Multivariate hypergeometric distribution :
The multivariate hypergeometric distribution is a probability distribution that describes the possible outcomes of drawing samples from a finite population without replacement. It is a generalization of the standard hypergeometric distribution, which only considers the case of two distinct groups within the population.
Suppose we have a population of N items, of which K are classified as type A and N-K are type B. If we draw n items from the population without replacement, the probability that X of the items are type A and Y of the items are type B can be calculated using the multivariate hypergeometric distribution as follows:
Probability = ( K choose X ) * ( N-K choose Y ) / ( N choose n )
Here, “choose” denotes the binomial coefficient, which is calculated as the number of ways to choose a subset of a given size from a set of items. For example, the expression ( K choose X ) represents the number of ways to choose X items from the K items that are type A in the population.
As an example, suppose we have a population of 10 items, of which 5 are red and 5 are blue. If we draw 3 items from the population without replacement, the probability that 2 of the items are red and 1 of the items are blue can be calculated as follows:
Probability = ( 5 choose 2 ) * ( 5 choose 1 ) / ( 10 choose 3 )

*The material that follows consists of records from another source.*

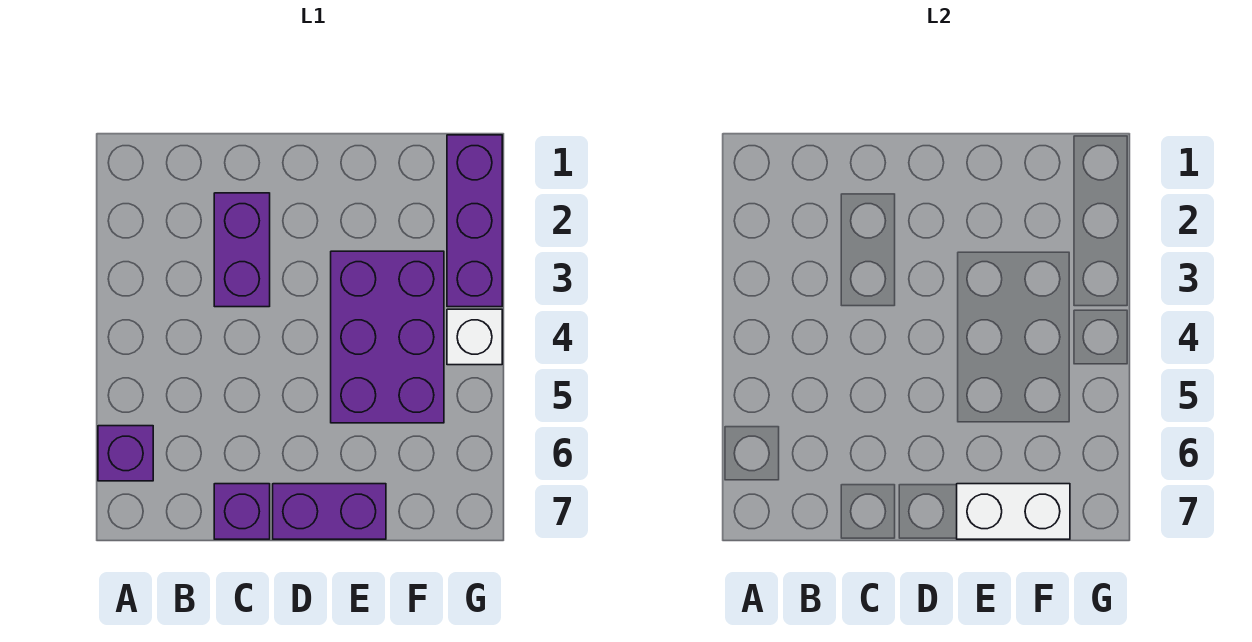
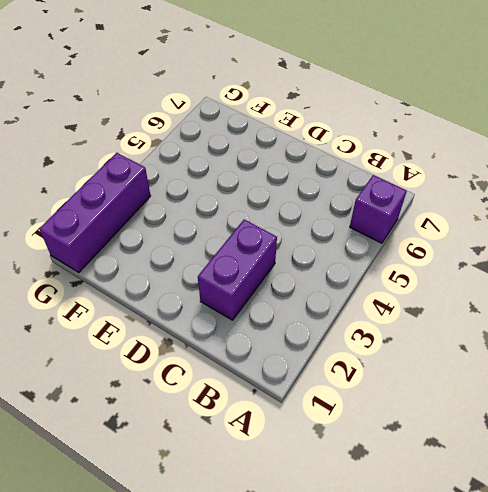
none -> purple brick C7 level 1
none -> purple brick D7:E7 level 1

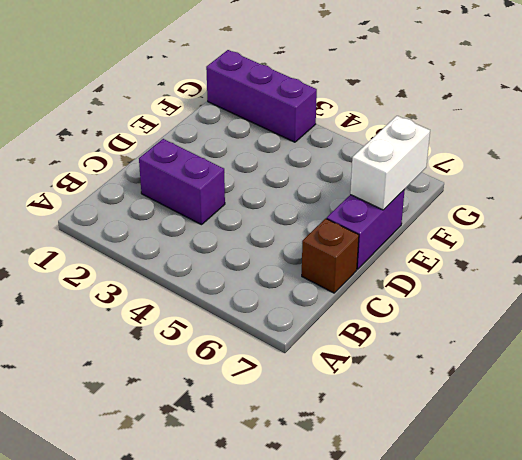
brown brick C7 level 1 -> purple brick C7 level 1
none -> purple brick A6 level 1
none -> purple brick E3:F5 level 1

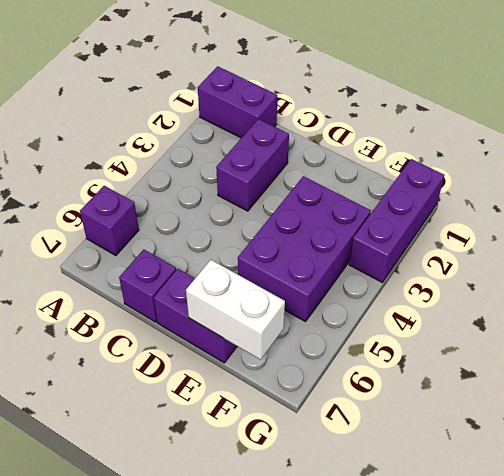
purple brick A1:B1 level 1 -> none
none -> white brick G4 level 1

= ( 10 ) * ( 5 ) / ( 120 )
= 1/12
This means that if we draw 3 items from the population without replacement, there is a 1/12 probability that we will end up with 2 red items and 1 blue item.
As another example, suppose we have a population of 20 items, of which 8 are red, 6 are blue, and 6 are green. If we draw 6 items from the population without replacement, the probability that 2 of the items are red, 2 are blue, and 2 are green can be calculated as follows:
Probability = ( 8 choose 2 ) * ( 6 choose 2 ) * ( 6 choose 2 ) / ( 20 choose 6 )
= ( 28 ) * ( 15 ) * ( 15 ) / ( 38760 )
= 1/3240
This means that if we draw 6 items from the population without replacement, there is a 1/3240 probability that we will end up with 2 red items, 2 blue items, and 2 green items.
The multivariate hypergeometric distribution is useful in situations where we need to calculate the probability of drawing a specific combination of items from a finite population without replacement. It is a generalization of the standard hypergeometric distribution, which only considers the case of two distinct groups within the population, and allows us to calculate the probability of drawing any combination of items from the population.